» Task details: Copy exactly the lines of the records below, and only those lines, beginning with the line that contains "### How to install P5.js extension in VS Code" and ending with the line that contains "6. In VS Code".

» Stored data:
......

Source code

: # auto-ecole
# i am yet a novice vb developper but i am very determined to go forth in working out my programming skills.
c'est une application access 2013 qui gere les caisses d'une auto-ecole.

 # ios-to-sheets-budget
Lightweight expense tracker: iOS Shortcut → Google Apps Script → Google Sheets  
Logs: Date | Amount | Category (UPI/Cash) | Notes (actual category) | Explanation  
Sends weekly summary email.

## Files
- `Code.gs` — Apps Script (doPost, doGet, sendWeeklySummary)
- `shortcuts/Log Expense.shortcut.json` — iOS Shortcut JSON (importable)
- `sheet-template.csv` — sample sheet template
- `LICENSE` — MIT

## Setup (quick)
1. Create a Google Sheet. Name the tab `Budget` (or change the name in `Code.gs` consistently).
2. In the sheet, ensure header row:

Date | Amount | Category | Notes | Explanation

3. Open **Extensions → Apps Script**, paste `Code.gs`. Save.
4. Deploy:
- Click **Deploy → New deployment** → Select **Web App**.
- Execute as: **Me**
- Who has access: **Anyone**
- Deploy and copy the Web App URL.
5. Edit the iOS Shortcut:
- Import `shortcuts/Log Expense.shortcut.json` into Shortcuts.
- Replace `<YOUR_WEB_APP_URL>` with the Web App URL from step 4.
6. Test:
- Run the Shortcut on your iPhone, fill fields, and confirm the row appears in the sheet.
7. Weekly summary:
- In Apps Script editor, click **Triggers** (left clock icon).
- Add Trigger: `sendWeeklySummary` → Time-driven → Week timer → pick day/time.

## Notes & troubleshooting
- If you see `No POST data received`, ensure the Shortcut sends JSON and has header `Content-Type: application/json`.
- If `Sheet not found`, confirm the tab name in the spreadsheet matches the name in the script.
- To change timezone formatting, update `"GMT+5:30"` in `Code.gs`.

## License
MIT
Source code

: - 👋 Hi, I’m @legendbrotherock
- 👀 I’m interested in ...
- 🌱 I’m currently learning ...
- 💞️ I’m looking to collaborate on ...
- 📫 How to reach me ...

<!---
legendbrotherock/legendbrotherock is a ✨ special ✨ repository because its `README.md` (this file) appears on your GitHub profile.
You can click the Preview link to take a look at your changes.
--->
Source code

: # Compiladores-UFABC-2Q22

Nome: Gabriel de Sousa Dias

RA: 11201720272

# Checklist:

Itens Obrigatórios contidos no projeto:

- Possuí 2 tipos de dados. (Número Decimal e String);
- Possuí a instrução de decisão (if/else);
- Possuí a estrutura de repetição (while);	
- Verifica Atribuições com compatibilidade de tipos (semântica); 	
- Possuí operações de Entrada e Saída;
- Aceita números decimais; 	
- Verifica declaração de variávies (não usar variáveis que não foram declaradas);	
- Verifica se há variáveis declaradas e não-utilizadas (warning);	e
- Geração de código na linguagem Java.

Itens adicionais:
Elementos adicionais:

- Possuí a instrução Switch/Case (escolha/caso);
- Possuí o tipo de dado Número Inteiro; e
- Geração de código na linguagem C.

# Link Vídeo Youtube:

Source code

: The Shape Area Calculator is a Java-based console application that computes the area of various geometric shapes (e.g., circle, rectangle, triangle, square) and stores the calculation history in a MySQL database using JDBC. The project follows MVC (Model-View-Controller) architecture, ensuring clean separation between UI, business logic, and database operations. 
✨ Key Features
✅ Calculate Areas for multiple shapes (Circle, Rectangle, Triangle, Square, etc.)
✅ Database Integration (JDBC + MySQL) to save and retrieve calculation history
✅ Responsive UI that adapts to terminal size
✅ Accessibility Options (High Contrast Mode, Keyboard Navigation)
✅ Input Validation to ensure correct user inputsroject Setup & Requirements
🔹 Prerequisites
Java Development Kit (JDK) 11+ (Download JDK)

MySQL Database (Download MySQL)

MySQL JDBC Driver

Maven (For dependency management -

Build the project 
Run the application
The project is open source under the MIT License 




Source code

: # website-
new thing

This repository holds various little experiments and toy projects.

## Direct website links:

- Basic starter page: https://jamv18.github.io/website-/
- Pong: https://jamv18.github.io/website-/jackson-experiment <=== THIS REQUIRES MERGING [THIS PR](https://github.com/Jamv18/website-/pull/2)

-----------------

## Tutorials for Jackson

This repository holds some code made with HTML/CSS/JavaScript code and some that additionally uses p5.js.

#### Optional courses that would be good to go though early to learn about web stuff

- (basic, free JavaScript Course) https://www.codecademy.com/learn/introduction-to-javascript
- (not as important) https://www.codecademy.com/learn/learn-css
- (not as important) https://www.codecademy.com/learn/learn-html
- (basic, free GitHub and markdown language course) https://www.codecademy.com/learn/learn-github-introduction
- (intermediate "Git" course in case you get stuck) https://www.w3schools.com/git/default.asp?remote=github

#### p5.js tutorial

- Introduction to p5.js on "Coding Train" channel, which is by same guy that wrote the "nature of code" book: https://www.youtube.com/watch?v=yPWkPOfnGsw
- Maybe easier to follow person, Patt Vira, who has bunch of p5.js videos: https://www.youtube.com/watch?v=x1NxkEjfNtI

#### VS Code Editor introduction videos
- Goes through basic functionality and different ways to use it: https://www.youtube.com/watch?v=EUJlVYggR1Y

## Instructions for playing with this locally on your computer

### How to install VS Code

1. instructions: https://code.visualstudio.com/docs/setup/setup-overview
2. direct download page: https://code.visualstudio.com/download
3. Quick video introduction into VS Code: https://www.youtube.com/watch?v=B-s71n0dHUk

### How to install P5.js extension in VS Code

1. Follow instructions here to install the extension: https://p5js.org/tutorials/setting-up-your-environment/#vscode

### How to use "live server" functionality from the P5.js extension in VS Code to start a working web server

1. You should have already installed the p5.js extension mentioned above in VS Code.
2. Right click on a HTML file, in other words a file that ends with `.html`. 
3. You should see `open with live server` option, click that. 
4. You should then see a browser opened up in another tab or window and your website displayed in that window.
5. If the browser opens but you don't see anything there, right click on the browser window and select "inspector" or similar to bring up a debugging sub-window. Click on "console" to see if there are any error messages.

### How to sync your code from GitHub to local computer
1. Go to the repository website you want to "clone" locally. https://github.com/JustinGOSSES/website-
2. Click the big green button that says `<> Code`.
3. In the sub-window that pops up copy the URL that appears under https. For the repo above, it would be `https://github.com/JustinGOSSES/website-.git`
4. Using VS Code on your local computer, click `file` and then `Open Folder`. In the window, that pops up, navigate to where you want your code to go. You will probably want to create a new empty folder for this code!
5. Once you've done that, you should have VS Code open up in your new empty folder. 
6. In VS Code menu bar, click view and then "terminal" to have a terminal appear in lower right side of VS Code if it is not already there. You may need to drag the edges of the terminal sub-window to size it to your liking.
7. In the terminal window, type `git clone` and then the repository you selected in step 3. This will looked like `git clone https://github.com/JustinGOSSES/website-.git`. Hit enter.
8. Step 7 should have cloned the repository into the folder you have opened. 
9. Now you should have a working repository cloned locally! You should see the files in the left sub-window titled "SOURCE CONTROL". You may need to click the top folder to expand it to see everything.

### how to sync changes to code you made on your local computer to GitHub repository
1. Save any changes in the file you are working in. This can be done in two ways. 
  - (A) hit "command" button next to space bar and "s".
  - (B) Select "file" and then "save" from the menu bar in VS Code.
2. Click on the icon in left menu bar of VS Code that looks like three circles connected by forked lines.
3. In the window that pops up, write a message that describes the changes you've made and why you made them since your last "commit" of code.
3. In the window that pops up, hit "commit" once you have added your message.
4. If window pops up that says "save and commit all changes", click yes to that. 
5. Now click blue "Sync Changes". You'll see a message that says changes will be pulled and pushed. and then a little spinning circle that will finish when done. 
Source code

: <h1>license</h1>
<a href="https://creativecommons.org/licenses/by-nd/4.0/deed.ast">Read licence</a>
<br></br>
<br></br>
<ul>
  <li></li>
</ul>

......

» Task answer:
### How to install P5.js extension in VS Code

1. Follow instructions here to install the extension: https://p5js.org/tutorials/setting-up-your-environment/#vscode

### How to use "live server" functionality from the P5.js extension in VS Code to start a working web server

1. You should have already installed the p5.js extension mentioned above in VS Code.
2. Right click on a HTML file, in other words a file that ends with `.html`. 
3. You should see `open with live server` option, click that. 
4. You should then see a browser opened up in another tab or window and your website displayed in that window.
5. If the browser opens but you don't see anything there, right click on the browser window and select "inspector" or similar to bring up a debugging sub-window. Click on "console" to see if there are any error messages.

### How to sync your code from GitHub to local computer
1. Go to the repository website you want to "clone" locally. https://github.com/JustinGOSSES/website-
2. Click the big green button that says `<> Code`.
3. In the sub-window that pops up copy the URL that appears under https. For the repo above, it would be `https://github.com/JustinGOSSES/website-.git`
4. Using VS Code on your local computer, click `file` and then `Open Folder`. In the window, that pops up, navigate to where you want your code to go. You will probably want to create a new empty folder for this code!
5. Once you've done that, you should have VS Code open up in your new empty folder. 
6. In VS Code menu bar, click view and then "terminal" to have a terminal appear in lower right side of VS Code if it is not already there. You may need to drag the edges of the terminal sub-window to size it to your liking.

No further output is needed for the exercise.